Publication 561 does not specifically point out or emphasize that the Fair market Value (FMV) definition to be used is only the one cited in the code section for this specific purpose purpose (non cash charitable donations). Refer to the ‘Value Definitions’ page within this site.

Fully fifty percent ‘plus’ of the appraisals that I reviewed, while with the IRS Large Business & International Division (LB&I), incorrectly used the traditional FNMA definition of market value instead of fair market value (FMV).  Several used the generic AICPA definition, or FMV as defined in other unrelated Treasury Regulations definitions & sections.

I was clear from reviewing residential, commercial, industrial and land valuations that many of the appraisers / valuators did few, if any, previous appraisals for IRS related purposes.

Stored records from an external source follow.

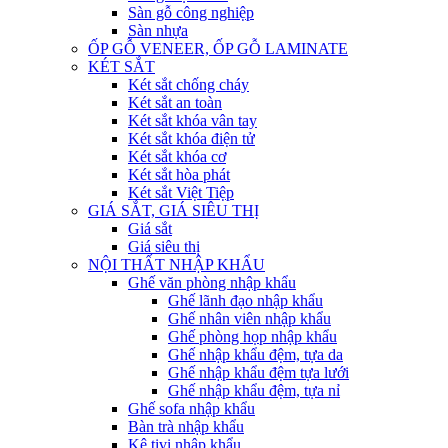
Sàn gỗ công nghiệp
Sàn nhựa
ỐP GỖ VENEER, ỐP GỖ LAMINATE
KÉT SẮT
Két sắt chống cháy
Két sắt an toàn
Két sắt khóa vân tay
Két sắt khóa điện tử
Két sắt khóa cơ
Két sắt hòa phát
Két sắt Việt Tiệp
GIÁ SẮT, GIÁ SIÊU THỊ
Giá sắt
Giá siêu thị
NỘI THẤT NHẬP KHẨU
Ghế văn phòng nhập khẩu
Ghế lãnh đạo nhập khẩu
Ghế nhân viên nhập khẩu
Ghế phòng họp nhập khẩu
Ghế nhập khẩu đệm, tựa da
Ghế nhập khẩu đệm tựa lưới
Ghế nhập khẩu đệm, tựa nỉ
Ghế sofa nhập khẩu
Bàn trà nhập khẩu
Kệ tivi nhập khẩu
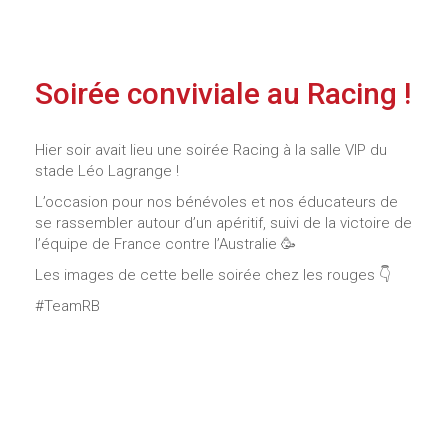
Soirée conviviale au Racing !
Hier soir avait lieu une soirée Racing à la salle VIP du
stade Léo Lagrange !
L’occasion pour nos bénévoles et nos éducateurs de
se rassembler autour d’un apéritif, suivi de la victoire de
l’équipe de France contre l’Australie 🥳
Les images de cette belle soirée chez les rouges 👇
#TeamRB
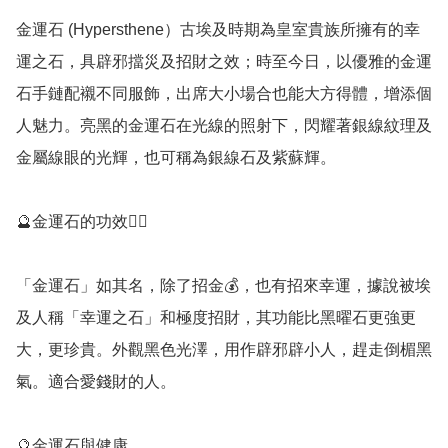
金運石 (Hypersthene）古埃及時期為皇室貴族所擁有的幸
運之石，具辟邪擋災及招財之效；時至今日，以優雅的金運
石手鏈配襯不同服飾，出席大小場合也能大方得體，增添個
人魅力。亮黑的金運石在光線的照射下，閃耀著銀線紋理及
金屬線眼的光輝，也可稱為銀線石及紫蘇輝。

🔮金運石的功效💁‍♀️

「金運石」如其名，除了招金💰，也有招來幸運，據說被埃
及人稱「幸運之石」和極度招財，其功能比黑曜石更強更
大，更珍貴。外觀黑色光澤，用作辟邪辟小人，趕走倒楣黑
氣。適合愛錢財的人。

🔮金運石與健康
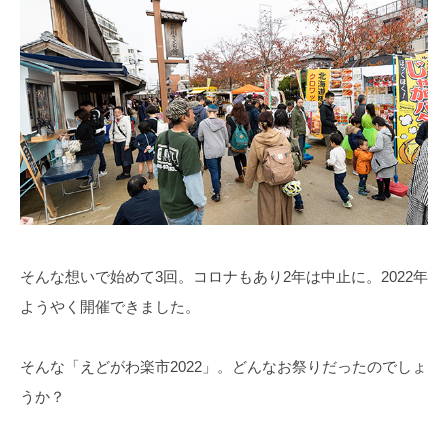
そんな想いで始めて3回。コロナもあり2年は中止に。2022年
ようやく開催できました。
そんな「えどがわ楽市2022」。どんなお祭りだったのでしょ
うか？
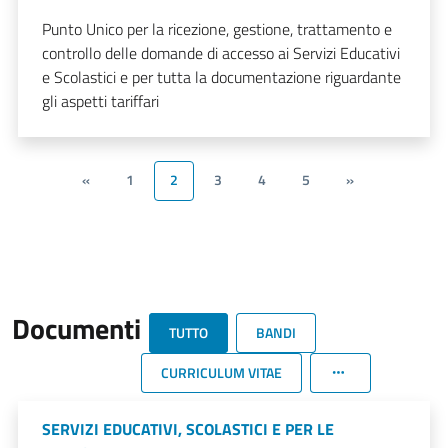
Punto Unico per la ricezione, gestione, trattamento e
controllo delle domande di accesso ai Servizi Educativi
e Scolastici e per tutta la documentazione riguardante
gli aspetti tariffari
«
1
2
3
4
5
»
Documenti
TUTTO
BANDI
CURRICULUM VITAE
SERVIZI EDUCATIVI, SCOLASTICI E PER LE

All readers are urged to resist the temptation to select your appraiser(s) based on the lowest fee quotes, and especially, upon the fastest promised completion time. They will be opposed by expert IRS appraisers who consistently rank in the top 2% to 3% of General Certified Real Estate Appraisers both nationally and regionally.  These same appraisers will typically have from six to twelve months to research the issue and prepare their reports.  If the amounts involved warrant, then twelve to eighteen months, and outside experts may be involved.

Can you really afford to defend against this kind of expertise, and all the resources available to federal agencies, with a “bargain appraisal” that was also performed in a hurry?